The Nobel Prize in Physiology or Medicine went to three scientists on Monday for their discoveries that led to the identification of the hepatitis C virus, which affects more people than HIV worldwide.
Harvey J. Alter, Michael Houghton, and Charles M. Rice “made a decisive contribution to the fight against blood-borne hepatitis,” the Nobel Assembly said in a press release.
Alter is an emeritus researcher at the the National Institutes of Health and Rice is a virologist at Rockefeller University. Houghton is a British virologist at the University of Alberta in Canada. The 10 million Swedish kronor (or $1,118,000) prize was announced at the Karolinska Institute in Stockholm, Sweden.
Hepatitis refers to inflammation of the liver. There are two main forms: acute and chronic. The acute form of the disease is caused by the hepatitis A virus, which is spread through contaminated water or food.
Hepatitis B and C can cause chronic liver disease, and together “are the most common cause of liver cirrhosis and cancer,” according to the World Health Organization (WHO). Globally, some 71 million people have chronic hepatitis C virus infection, the WHO estimates, and the disease is linked to 400,000 deaths.
Hepatitis B can be spread through numerous bodily fluids, including semen and blood.
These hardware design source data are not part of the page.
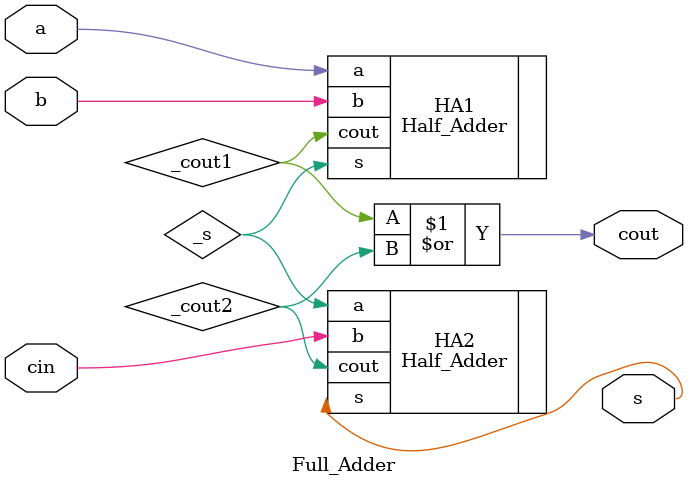
<source format=v>
`include "../Half_Adder/Half_Adder.v"

module Full_Adder (
    output wire s,cout,
    input wire a,b,cin
);
    wire _s, _cout1, _cout2;

    Half_Adder HA1 (.s(_s),.cout(_cout1),.a(a),.b(b));
    Half_Adder HA2 (.s(s),.cout(_cout2),.a(_s),.b(cin));
    or or1 (cout,_cout1,_cout2);
endmodule
</source>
The C virus is transmitted only through contact with the blood of an infected person — often via dirty needles, infected blood products, or sexual contact. Some people exposed to the virus spontaneously clear their infection without experiencing any disease. In others, the virus can lurk silently, with symptoms of chronic liver disease appearing years after exposure to the virus.
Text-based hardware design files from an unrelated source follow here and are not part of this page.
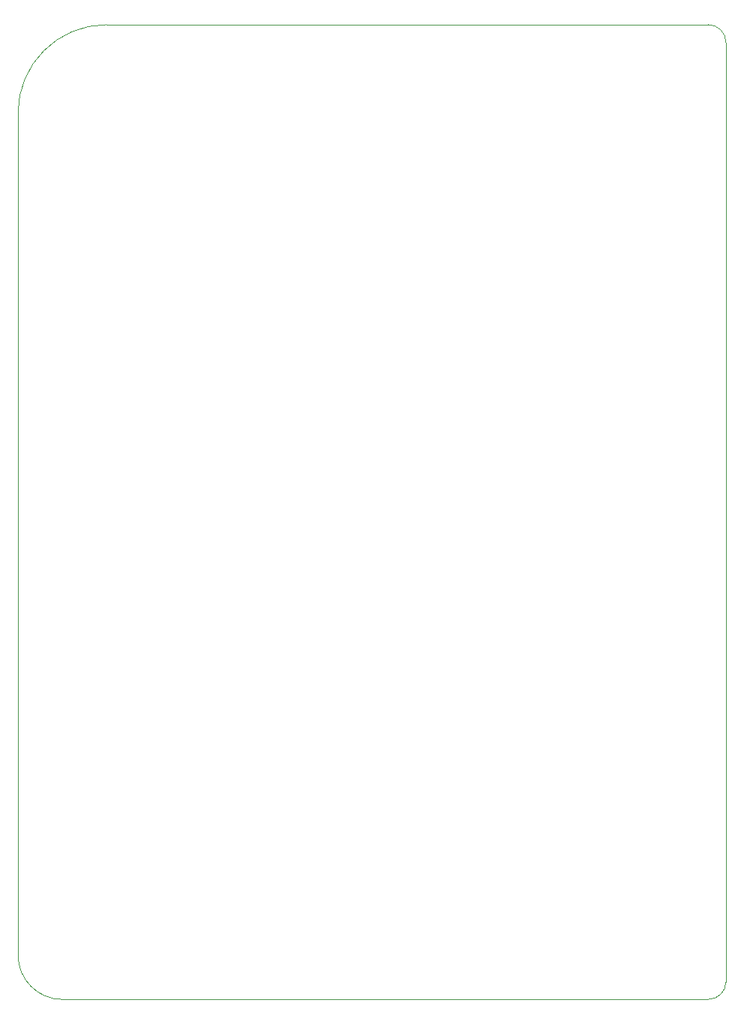
<source format=gbr>
G04 #@! TF.GenerationSoftware,KiCad,Pcbnew,(5.1.5-0-10_14)*
G04 #@! TF.CreationDate,2020-09-16T12:26:37+01:00*
G04 #@! TF.ProjectId,mc68681-basic,6d633638-3638-4312-9d62-617369632e6b,rev?*
G04 #@! TF.SameCoordinates,Original*
G04 #@! TF.FileFunction,Profile,NP*
%FSLAX46Y46*%
G04 Gerber Fmt 4.6, Leading zero omitted, Abs format (unit mm)*
G04 Created by KiCad (PCBNEW (5.1.5-0-10_14)) date 2020-09-16 12:26:37*
%MOMM*%
%LPD*%
G04 APERTURE LIST*
%ADD10C,0.050000*%
G04 APERTURE END LIST*
D10*
X60800000Y-45987508D02*
X128800000Y-45997502D01*
X130800000Y-154000000D02*
X130802498Y-48000000D01*
X55800000Y-156000000D02*
X128800000Y-156000000D01*
X50787508Y-56000000D02*
X50800000Y-151000000D01*
X130800000Y-154000000D02*
G75*
G02X128800000Y-156000000I-2000000J0D01*
G01*
X128800000Y-45997502D02*
G75*
G02X130802498Y-48000000I0J-2002498D01*
G01*
X50787508Y-56000000D02*
G75*
G02X60800000Y-45987508I10012492J0D01*
G01*
X55800000Y-156000000D02*
G75*
G02X50800000Y-151000000I0J5000000D01*
G01*
M02*

</source>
Before the Nobel winners’ discovery of the virus, no one knew why many people receiving blood transfusions appeared to develop chronic hepatitis. “After hepatitis A and B were discovered in the 1970s, it was clear there was still at least one other virus or more that were causing liver damage,” Will Irving, a virologist at the University of Nottingham, told the AP. “We knew there was a virus in the blood supply, because when people had blood transfusion they would get liver damage ... It was recognized as a risk but there was nothing we could do. We didn’t know what the virus was and we couldn’t test for it.”
The work of Alter, Houghton, and Rice — in the 1970s and ’80s — “revealed the cause of the remaining cases of chronic hepatitis and made possible blood tests and new medicines that have saved millions of lives,” the Assembly said.
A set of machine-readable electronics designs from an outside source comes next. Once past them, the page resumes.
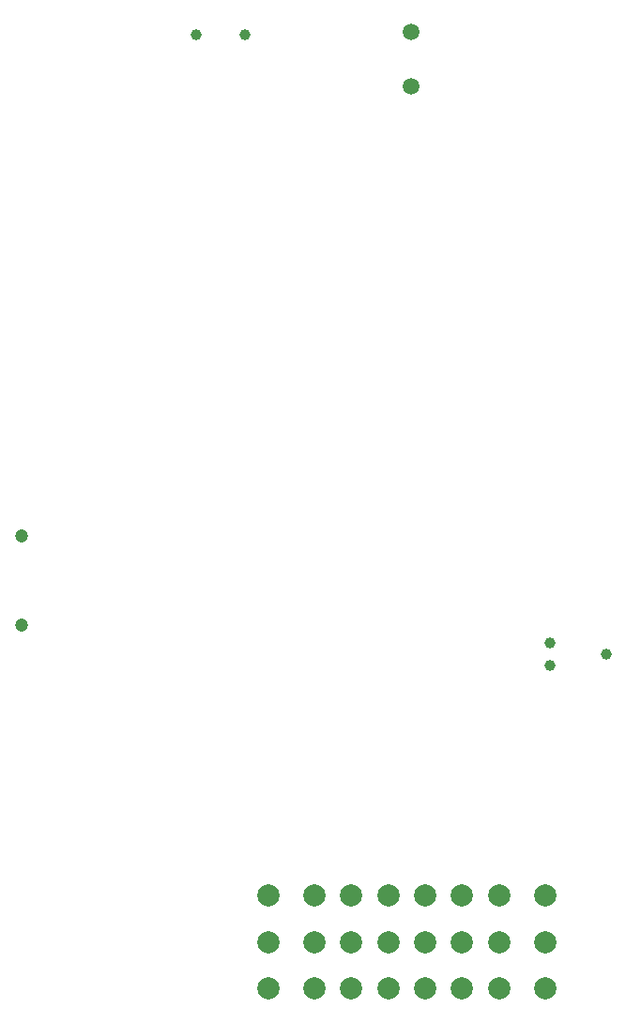
<source format=gbr>
%TF.GenerationSoftware,KiCad,Pcbnew,8.0.3*%
%TF.CreationDate,2024-06-17T20:01:43-07:00*%
%TF.ProjectId,underglow3,756e6465-7267-46c6-9f77-332e6b696361,rev?*%
%TF.SameCoordinates,Original*%
%TF.FileFunction,Soldermask,Bot*%
%TF.FilePolarity,Negative*%
%FSLAX46Y46*%
G04 Gerber Fmt 4.6, Leading zero omitted, Abs format (unit mm)*
G04 Created by KiCad (PCBNEW 8.0.3) date 2024-06-17 20:01:43*
%MOMM*%
%LPD*%
G01*
G04 APERTURE LIST*
%ADD10C,1.500025*%
%ADD11C,1.000000*%
%ADD12C,2.000000*%
%ADD13C,0.990600*%
%ADD14C,1.200000*%
G04 APERTURE END LIST*
D10*
%TO.C,J302*%
X37375057Y85449911D03*
X37375057Y90350089D03*
%TD*%
D11*
%TO.C,J404*%
X22400000Y90100000D03*
X18000000Y90100000D03*
%TD*%
D12*
%TO.C,J301*%
X49475000Y12500000D03*
X45325000Y12500000D03*
X41995000Y12500000D03*
X38665000Y12500000D03*
X35335000Y12500000D03*
X32005000Y12500000D03*
X28675000Y12500000D03*
X24525000Y12500000D03*
X49475000Y8300000D03*
X45325000Y8300000D03*
X41995000Y8300000D03*
X38665000Y8300000D03*
X35335000Y8300000D03*
X32005000Y8300000D03*
X28675000Y8300000D03*
X24525000Y8300000D03*
X49475000Y4100000D03*
X45325000Y4100000D03*
X41995000Y4100000D03*
X38665000Y4100000D03*
X35335000Y4100000D03*
X32005000Y4100000D03*
X28675000Y4100000D03*
X24525000Y4100000D03*
%TD*%
D13*
%TO.C,J202*%
X54999795Y34235000D03*
X49919795Y33219000D03*
X49919795Y35251000D03*
%TD*%
D14*
%TO.C,J203*%
X2263513Y44900026D03*
X2263513Y36900026D03*
%TD*%
M02*

</source>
As for their individual contributions, Alter hypothesized that a then-unknown virus was an important contributor to chronic hepatitis, while Houghton isolated the genome of the new virus. Rice “provided the final evidence showing that hepatitis C virus alone could cause hepatitis,” the Assembly said.
There’s currently no vaccine for hepatitis C, but medications — known as “direct-acting antivirals” — can now cure the disease. One such cure, branded as Sovaldi in the US by the drugmaker Gilead, ignited a controversy over pharmaceutical price gouging when it debuted in 2013 with an $84,000 price tag for a 12-week course of treatment.
Since then, additional hepatitis C drugs, including lower-priced generics, have entered the market. The competition “has been very effective putting the price down close to $20,000,” said Craig Garthwaite, director of the program on health care at Northwestern University’s Kellogg School of Management. “That is still high, but well within cost-effective price range.” Indeed, a 2020 study on hepatitis C drug pricing said “cost remains a key barrier to access for many patients and for scale-up in many national health programs.”